A Clearer, More User-Friendly Interface
Claim
The UI was redesigned to reduce confusion, not just to add decoration.
Why it matters
Non-technical Jira users need clear next steps, not hidden options.
Evidence/Example
The updated UI adds structure, clearer flows, and visible security information during app generation and updates.
Making Security Visible
Claim
Security is now part of the main user experience.
Why it matters
Jira teams often hesitate to adopt AI tools due to unclear data handling.
Evidence/Example
Users can now review requested scopes before deployment and see security information directly in the product.
Data Security in AI Apps Builder
- Apps are built and deployed on Atlassian Forge
- Apps run entirely inside Atlassian Cloud
- Jira data stays within the Atlassian infrastructure
- Access follows Jira permissions and approved scopes
- No data is sent to external servers or services
- Site admins retain full visibility and control
AI Security in AI Apps Builder
Claim
The AI never accesses Jira data.
Why it matters
Data privacy concerns often block AI adoption.
Evidence/Example
The AI only generates Forge app code from prompts and public documentation and never connects to Jira data.

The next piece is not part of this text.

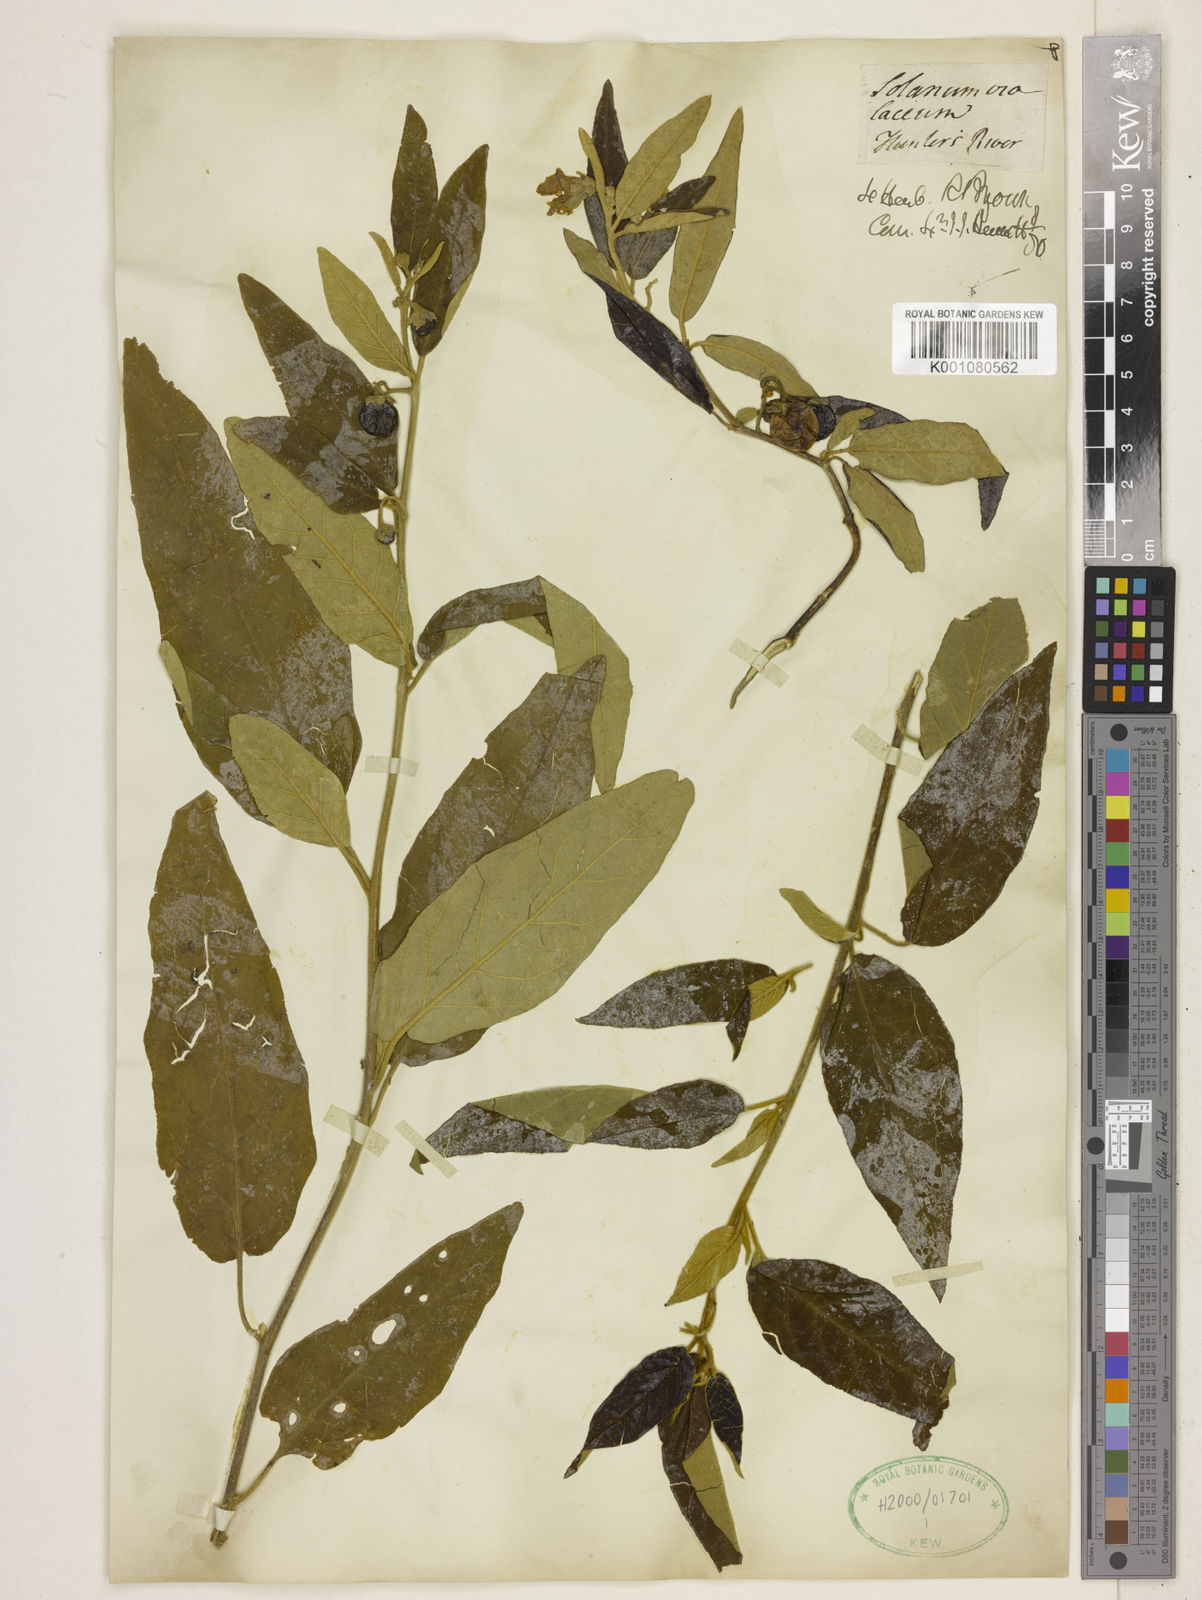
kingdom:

The API token is used only during deployment to deploy the Forge app to a Jira site. The token is not used to read Jira data, access issues at runtime, or collect analytics. After deployment is complete, the API token no longer affects how the app works
Making AI Usage Predictable
Claim
AI Apps Builder introduced credits to make AI effort transparent.
Why it matters
Users need to understand the cost and effort before starting bigger ideas.
Evidence/Example
Each new user receives 100 free credits, enough to build and improve a few real Jira apps.
How Credits Are Used
Credits depend on:
- Prompt length
- App complexity
- Number of reasoning steps
- UI, logic, and configuration effort.
Example: How Credits Are Used in AI Apps Builder
| Action | Prompt | Credits Used |
|---|---|---|
| Initial app generation | “Create an Issue Panel for Jira that shows an overview of the current sprint, including a timeline view with total issues, overall sprint progress, overdue issues highlighted in red, and issues due within the next two days highlighted in orange.” | 4.6 credits |
| Small improvement | “Add the ability to open a Jira issue when clicking on it in the panel.” | 1.6 credits |

This Is Just the Beginning
Claim
AI Apps Builder in 2026 is not finished; it is a stronger foundation.
Why it matters
Jira teams need tools that evolve with real workflows.
Evidence/Example
Every improvement shipped this year came from real Jira use cases, friction, and user feedback.